Unter dem Drachenbaum by Horst Uden

Unter dem Drachenbaum by Horst Uden

Autor:Horst Uden
Die sprache: deu
Format: epub
ISBN: 9788494342943
Herausgeber: Zech Verlag
veröffentlicht: 2015-06-13T00:00:00+00:00


Der Regen-Heilige

Eine alte Bauernregel auf La Gomera lautete:

'Wenn’s die Heil’ge Kathrin nicht regnen läßt,

Sankt Andreas bestimmt die Erde näßt!'

Und soweit auch die Ältesten zurückdenken konnten, stets hatte der Spruch gehalten, was er besagte.

Doch in diesem Jahre schien er nicht in Erfüllung gehen zu wollen. Ausgedörrt lag das Land, unentwegt brannte seit August die sengende subtropische Sonne auf die Insel nieder und verwandelte das schwarzbraune Lavagestein in glühende Felsblöcke.

Am niedergeschlagensten waren die Bewohner von Valle Hermoso. Was sollte aus ihrer Saat werden? Wie konnten sie das nächste Jahr überstehen, wie ihr Vieh am Leben erhalten? All’ die flehentlichen Gebete, die sie zum Himmel sandten, waren bisher umsonst: nicht der kleinste Regenschauer belohnte ihr inständiges Bitten. Und welche Gelübde sie auch taten, der Tag der Heiligen Katharina ging vorüber, und noch immer zeigte sich keine hoffnungsreiche Wolke am Himmelsgewölbe, das wie ein blauflammender Metallsturz über dem Eiland lastete.

In ihrer Not wandten sie sich an den Cura des Dorfes, Don Manuel. Doch der einzige Trost, den ihnen der Pfarrer zu spenden wußte, war sein Ausspruch: 'Wenn Gott nicht will, da hilft auch kein Heiliger als Fürsprecher.'

Selbst der betagte Schulmeister wußte keinen anderen Rat als die alte Bauernregel:

'Wenn’s die Heilige Kathrin nicht regnen läßt,

Sankt Andreas bestimmt die Erde näßt!'

Er hatte sie in der Kindheit gelernt, und noch immer war sie in Erfüllung gegangen.

Und mit neuer Inbrunst flehten die Gläubigen zu dem Regen-Heiligen.
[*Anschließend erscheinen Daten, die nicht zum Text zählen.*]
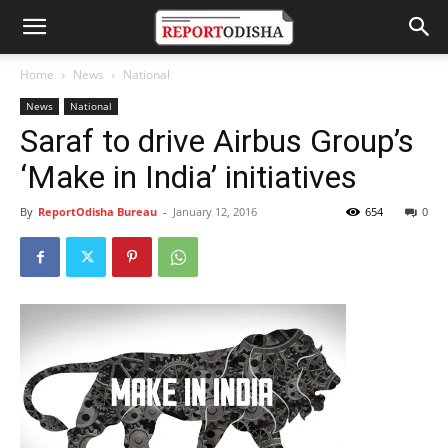
Home
News
National
News
National
Saraf to drive Airbus Group’s
‘Make in India’ initiatives
By
ReportOdisha Bureau
-
January 12, 2016
654
0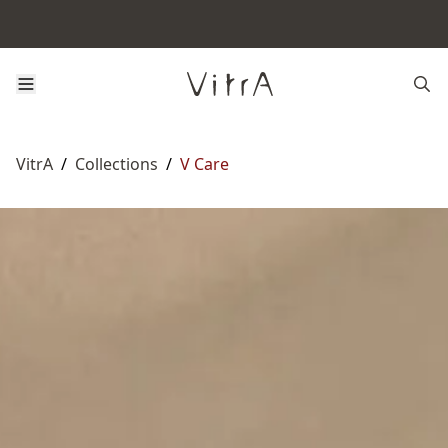
VitrA
/
Collections
/
V Care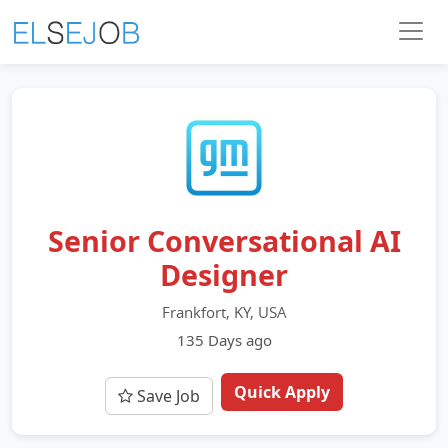
Senior Conversational AI
Designer
Frankfort, KY, USA
135 Days ago
Quick Apply
Save Job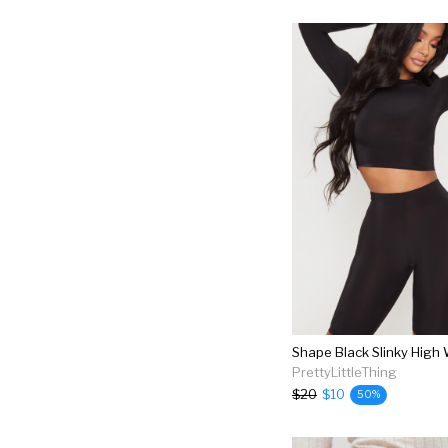
PrettyLittleThing
$20
$10
50%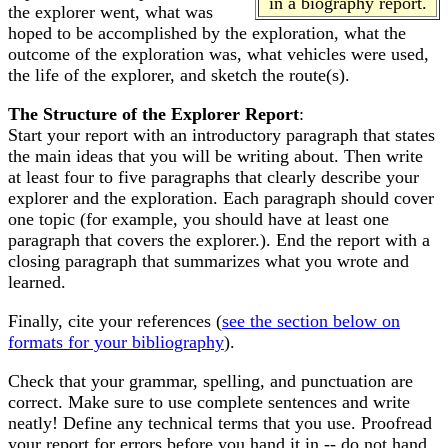
in a biography report.
the explorer went, what was
hoped to be accomplished by the exploration, what the
outcome of the exploration was, what vehicles were used,
the life of the explorer, and sketch the route(s).
The Structure of the Explorer Report
:
Start your report with an introductory paragraph that states
the main ideas that you will be writing about. Then write
at least four to five paragraphs that clearly describe your
explorer and the exploration. Each paragraph should cover
one topic (for example, you should have at least one
paragraph that covers the explorer.). End the report with a
closing paragraph that summarizes what you wrote and
learned.
Finally, cite your references (
see the section below on
formats for your bibliography
).
Check that your grammar, spelling, and punctuation are
correct. Make sure to use complete sentences and write
neatly! Define any technical terms that you use. Proofread
your report for errors before you hand it in -- do not hand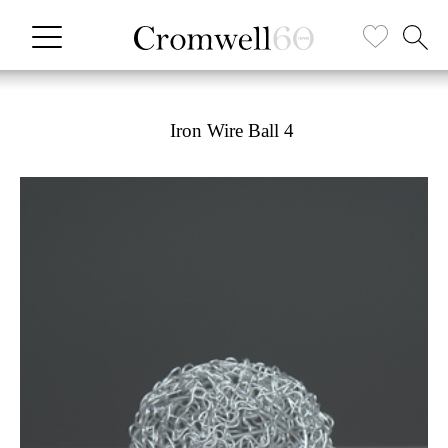
Iron Wire Ball 4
Der Tag vor Sankt Andreas war herangekommen. Heißer und unbarmherziger brannte die Sonne als je an einem 29. November. Die letzte Hoffnung der Bewohner von Valle Hermoso war geschwunden. Nur einer vertraute fest auf die Wunderkraft des Heiligen: der alte Cubas, der Totengräber des Dorfes.
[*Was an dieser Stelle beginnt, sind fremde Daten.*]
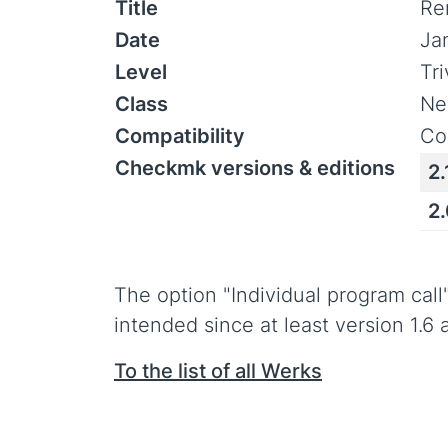
Title
Re
Date
Ja
Level
Tr
Class
Ne
Compatibility
Co
Checkmk versions & editions
2.
2
The option "Individual program cal
intended since at least version 1.6 
To the list of all Werks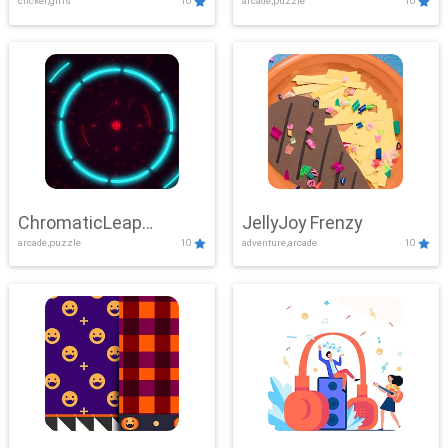
clicker,girls
10
arcade,puzzle
10
ChromaticLeap
JellyJoy Frenzy
arcade,puzzle
10
adventure,arcade
10
Showdown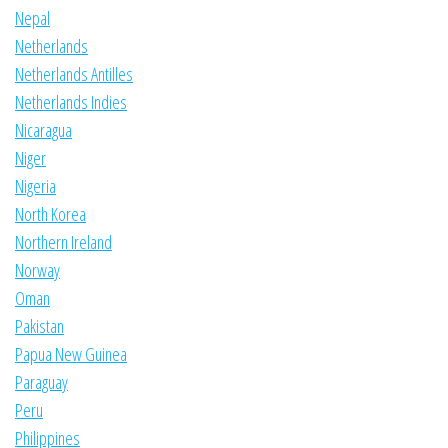
Nepal
Netherlands
Netherlands Antilles
Netherlands Indies
Nicaragua
Niger
Nigeria
North Korea
Northern Ireland
Norway
Oman
Pakistan
Papua New Guinea
Paraguay
Peru
Philippines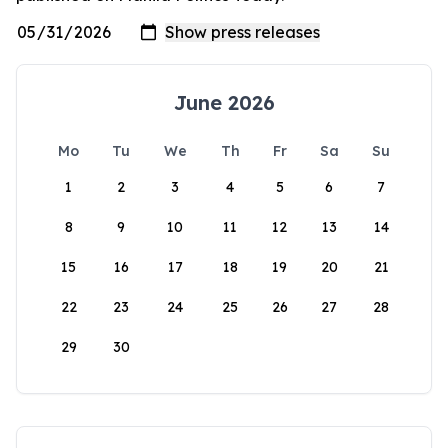
June 2026
Mo
Tu
We
Th
Fr
Sa
Su
1
2
3
4
5
6
7
8
9
10
11
12
13
14
15
16
17
18
19
20
21
22
23
24
25
26
27
28
29
30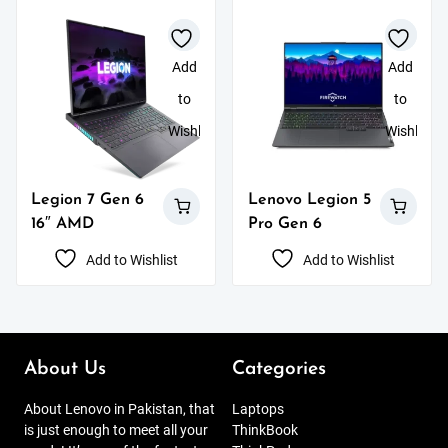
Add
Add
to
to
Wishlist
Wishlist
Legion 7 Gen 6
Lenovo Legion 5
16″ AMD
Pro Gen 6
Add to Wishlist
Add to Wishlist
About Us
Categories
About Lenovo in Pakistan, that
Laptops
is just enough to meet all your
ThinkBook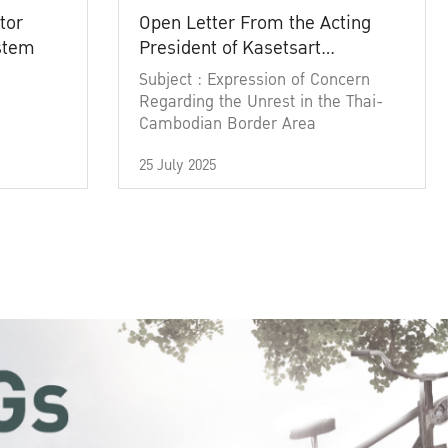
tor
Open Letter From the Acting
ystem
President of Kasetsart
University
Subject : Expression of Concern
Regarding the Unrest in the Thai-
Cambodian Border Area
25 July 2025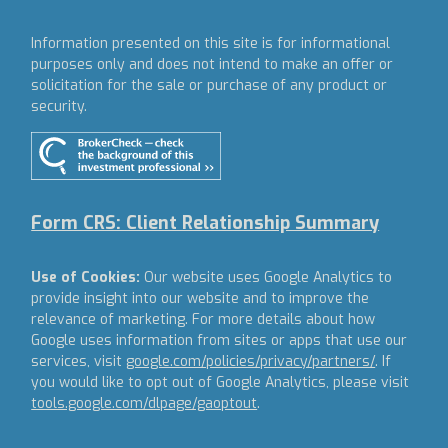
Information presented on this site is for informational
purposes only and does not intend to make an offer or
solicitation for the sale or purchase of any product or
security.
Form CRS: Client Relationship Summary
Use of Cookies:
Our website uses Google Analytics to
provide insight into our website and to improve the
relevance of marketing. For more details about how
Google uses information from sites or apps that use our
services, visit
google.com/policies/privacy/partners/
. If
you would like to opt out of Google Analytics, please visit
tools.google.com/dlpage/gaoptout
.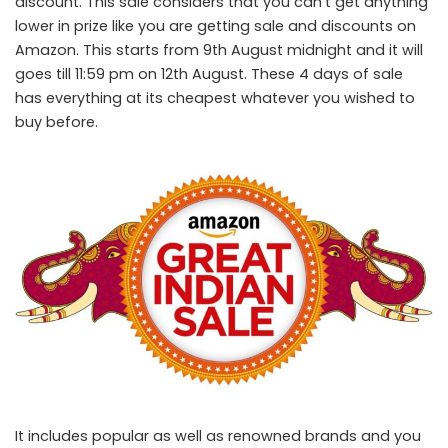
discount. This sale considers that you can’t get anything
lower in prize like you are getting sale and discounts on
Amazon. This starts from 9
th
August midnight and it will
goes till 11:59 pm on 12
th
August. These 4 days of sale
has everything at its cheapest whatever you wished to
buy before.
It includes popular as well as renowned brands and you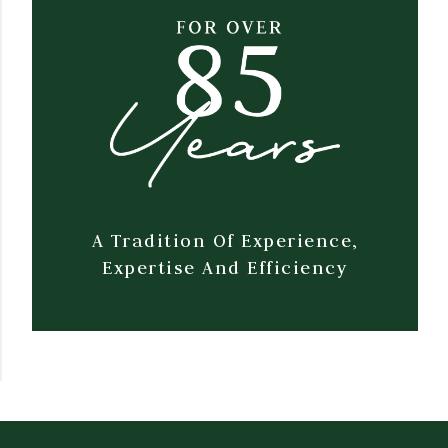
A Tradition Of Experience,
Expertise And Efficiency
'Kleinmütige!' rief er den auf dem Kirchplatz Versammelten zu, 'noch nie hat uns Sankt Andreas im Stich gelassen! Morgen nach der Messe wollen wir den Heiligen in feierlicher Prozession zu dem kleinen Teich ins Tal von Tejo tragen. Beim Anblick des Wassers wird er sich erbarmen und uns seine Hilfe nicht weigern!'

'Bravo!' schrien die Umstehenden, 'der alte Cubas hat recht! Pfeift den Nachbarn, alle sollen am Bittgang teilnehmen!'

Und schon lief Diego, der Sohn des Totengräbers, aus dem Dorf, erkletterte den Felsen von Garajonay, und wenige Augenblicke später tönte sein schrilles Pfeifen über Hügel und Bergketten bis zu den entferntesten Gehöften, die Bewohner zur Regenprozession zu laden.

Denn so, wie Diego die Bauern im Umkreise benachrichtigte, so verständigen sich noch heute die Leute von La Gomera durch Pfeifen über die ganze Insel hin. Drei Arten gibt es, mit der sie ihre auf der Welt einzig dastehende 'Pfiff-Sprache' übermitteln, die noch aus der Zeit der Ureinwohner stammt: Den schrillen Pfiff mit zusammengepreßten Lippen, der durch die Mundwinkel pfeift und die Skala des ganzen Alphabets umfaßt, den warnenden Pfiff auf den V-förmig in den Mund gesteckten Fingern, und den lockenden Pfiff mit gespitzten Lippen, der am Abend ertönt, wenn sie mit ihren Mädchen von Berghof zu Berghof ›plaudern‹...

Golden dämmerte der Morgen des hoffnungsreichen Tages heran. Die kleine Kirche von Valle Hermoso faßte kaum die Gläubigen, die sich Kopf an Kopf in dem schmalen Raume drängten.